DeepSeek’s iOS app is transmitting sensitive user data without encryption to a cloud platform linked to ByteDance (TikTok), leaving it wide open to hackers.
On Thursday, mobile security company NowSecure reported that the app sends sensitive data over unencrypted channels, making the data readable to anyone who can monitor the traffic. More sophisticated attackers could also tamper with the data while it’s in transit.
Apple strongly encourages iPhone and iPad developers to enforce encryption of data sent over the wire using ATS (App Transport Security). For unknown reasons, that protection is globally disabled in the app, NowSecure said.
What’s more, the data is sent to servers that are controlled by ByteDance, the Chinese company that owns TikTok.

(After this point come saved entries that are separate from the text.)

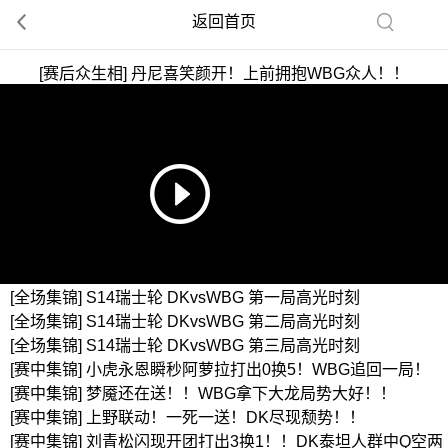
返回首页
[赛后众生相] 丹尼喜笑颜开！上前拥抱WBG众人！！
[全场集锦] S14瑞士轮 DKvsWBG 第一局高光时刻
[全场集锦] S14瑞士轮 DKvsWBG 第二局高光时刻
[全场集锦] S14瑞士轮 DKvsWBG 第三局高光时刻
[赛中集锦] 小虎永恩瞬秒阿萝拉打出0换5！WBG追回一局！
[赛中集锦] 梦魇还在送！！WBG拿下大龙局势大好！！
[赛中集锦] 上野联动！一死一送！DK尽现颓势！！
[赛中集锦] 刘青松闪现开团打出3换1！！DK泰坦人群中Q空两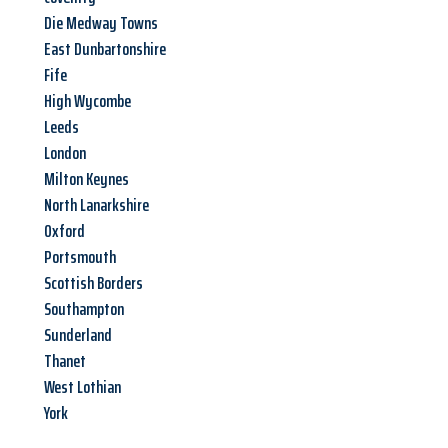
Die Medway Towns
East Dunbartonshire
Fife
High Wycombe
Leeds
London
Milton Keynes
North Lanarkshire
Oxford
Portsmouth
Scottish Borders
Southampton
Sunderland
Thanet
West Lothian
York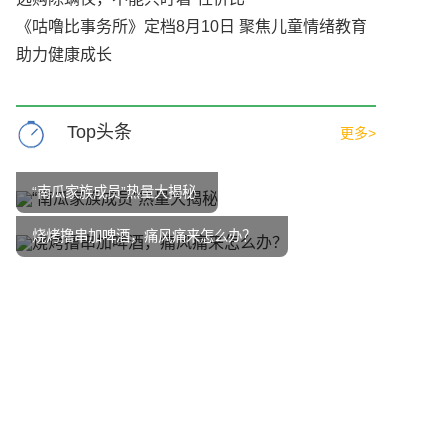
《咕噜比事务所》定档8月10日 聚焦儿童情绪教育
助力健康成长
Top头条
更多>
“南瓜家族成员”热量大揭秘
烧烤撸串加啤酒，痛风痛来怎么办？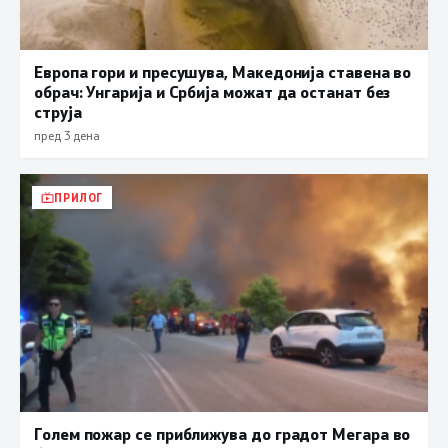
Европа гори и пресушува, Македонија ставена во
обрач: Унгарија и Србија можат да останат без
струја
пред 3 дена
ПРИЛОГ
Голем пожар се приближува до градот Мегара во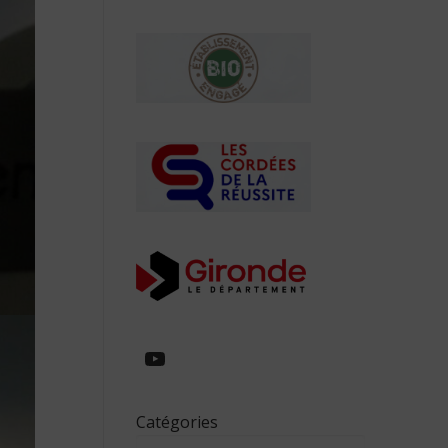
https://www.youtube.com/
Catégories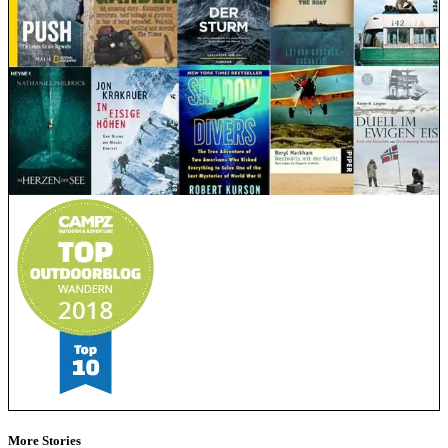
More Stories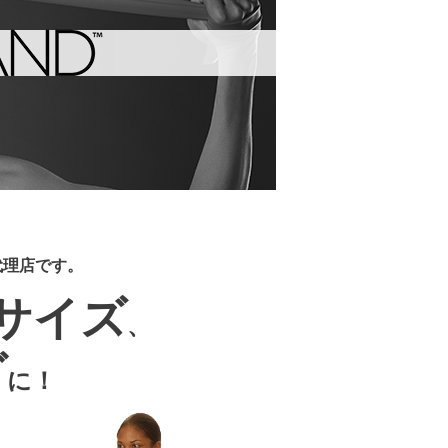
代理店です。
サイズ
、
グ
に！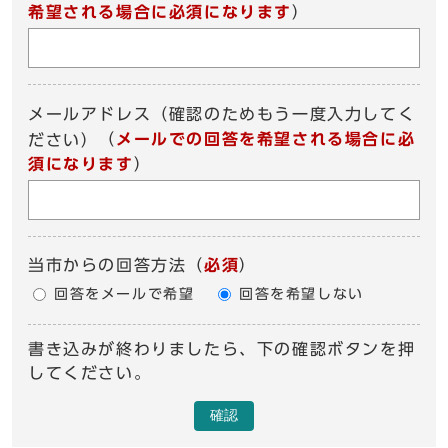
希望される場合に必須になります
）
メールアドレス（確認のためもう一度入力してく
（
メールでの回答を希望される場合に必
ださい）
須になります
）
当市からの回答方法
（
必須
）
回答をメールで希望
回答を希望しない
書き込みが終わりましたら、下の確認ボタンを押
してください。
確認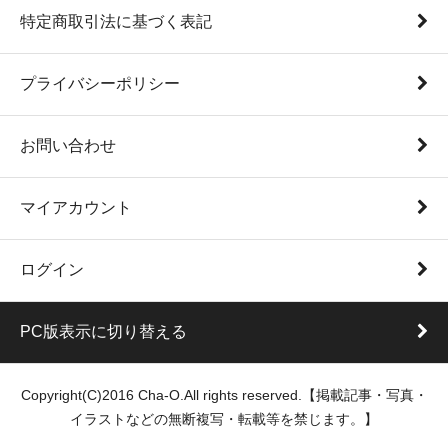
特定商取引法に基づく表記
プライバシーポリシー
お問い合わせ
マイアカウント
ログイン
PC版表示に切り替える
Copyright(C)2016 Cha-O.All rights reserved.【掲載記事・写真・
イラストなどの無断複写・転載等を禁じます。】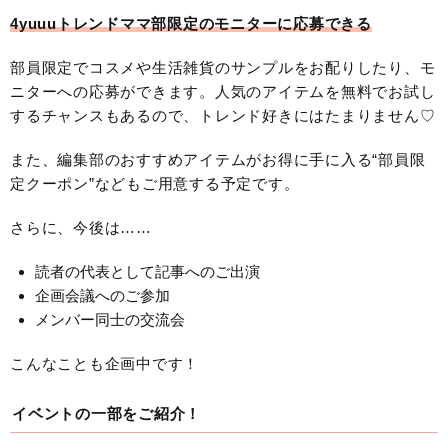
4yuuuトレンドママ部限定のモニターに応募できる
部員限定でコスメや生活雑貨のサンプルをお配りしたり、モ
ニターへの応募ができます。人気のアイテムを無料でお試し
するチャンスもあるので、トレンド好きにはたまりません♡
また、編集部のおすすめアイテムがお得に手に入る“部員限
定クーポン”などもご用意する予定です。
さらに、今後は……
読者の代表として記事へのご出演
企画会議へのご参加
メンバー同士の交流会
こんなことも企画中です！
イベントの一部をご紹介！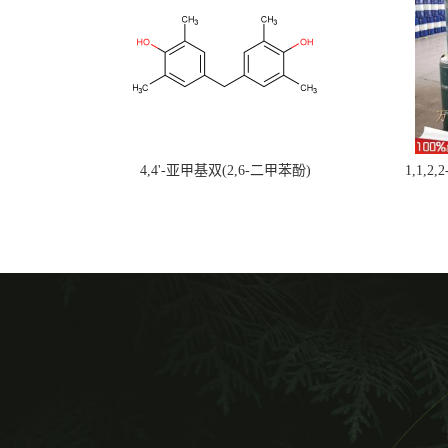
4,4'-亚甲基双(2,6-二甲苯酚)
1,1,2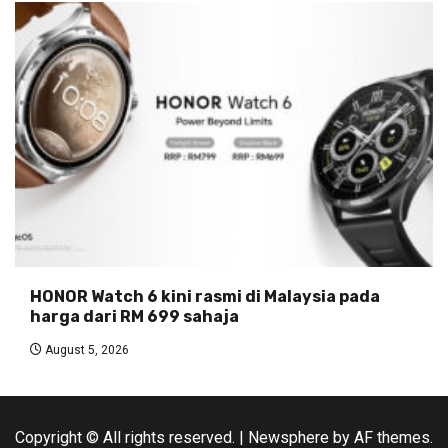
HONOR Watch 6 kini rasmi di Malaysia pada
harga dari RM 699 sahaja
August 5, 2026
Copyright © All rights reserved.
|
Newsphere
by AF themes.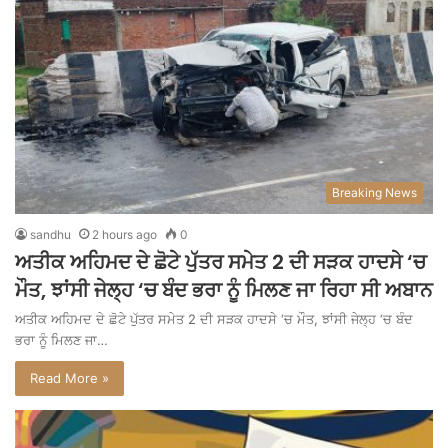
Breaking News
sandhu
2 hours ago
0
ਅਤੀਕ ਅਹਿਮਦ ਦੇ ਛੋਟੇ ਪੁੱਤਰ ਸਮੇਤ 2 ਦੀ ਸੜਕ ਹਾਦਸੇ ‘ਚ
ਮੌਤ, ਝਾਂਸੀ ਜੇਲ੍ਹ ‘ਚ ਬੰਦ ਭਰਾ ਨੂੰ ਮਿਲਣ ਜਾ ਰਿਹਾ ਸੀ ਅਬਾਨ
ਅਤੀਕ ਅਹਿਮਦ ਦੇ ਛੋਟੇ ਪੁੱਤਰ ਸਮੇਤ 2 ਦੀ ਸੜਕ ਹਾਦਸੇ ‘ਚ ਮੌਤ, ਝਾਂਸੀ ਜੇਲ੍ਹ ‘ਚ ਬੰਦ
ਭਰਾ ਨੂੰ ਮਿਲਣ ਜਾ…
Read More »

While some of that data is properly encrypted using transport layer security, once it’s decrypted on the ByteDance-controlled servers, it can be cross-referenced with user data collected elsewhere to identify specific users and potentially track queries and other usage.
More technically, the DeepSeek AI chatbot uses an open weights simulated reasoning model. Its performance is largely comparable with OpenAI’s o1 simulated reasoning (SR) model on several math and coding benchmarks.
The feat, which largely took AI industry watchers by surprise, was all the more stunning because DeepSeek reported spending only a small fraction on it compared with the amount OpenAI spent.
A NowSecure audit of the app has found other behaviors that researchers found potentially concerning. For instance, the app uses a symmetric encryption scheme known as 3DES or triple DES.
The scheme was deprecated by NIST following research in 2016 that showed it could be broken in practical attacks to decrypt web and VPN traffic.
Another concern is that the symmetric keys, which are identical for every iOS user, are hardcoded into the app and stored on the device.
The app is “not equipped or willing to provide basic security protections of your data and identity,” NowSecure co-founder Andrew Hoog told Ars. “There are fundamental security practices that are not being observed, either intentionally or unintentionally. In the end, it puts your and your company’s data and identity at risk.”
Hoog said the audit is not yet complete, so there are many questions and details left unanswered or unclear. He said the findings were concerning enough that NowSecure wanted to disclose what is currently known without delay.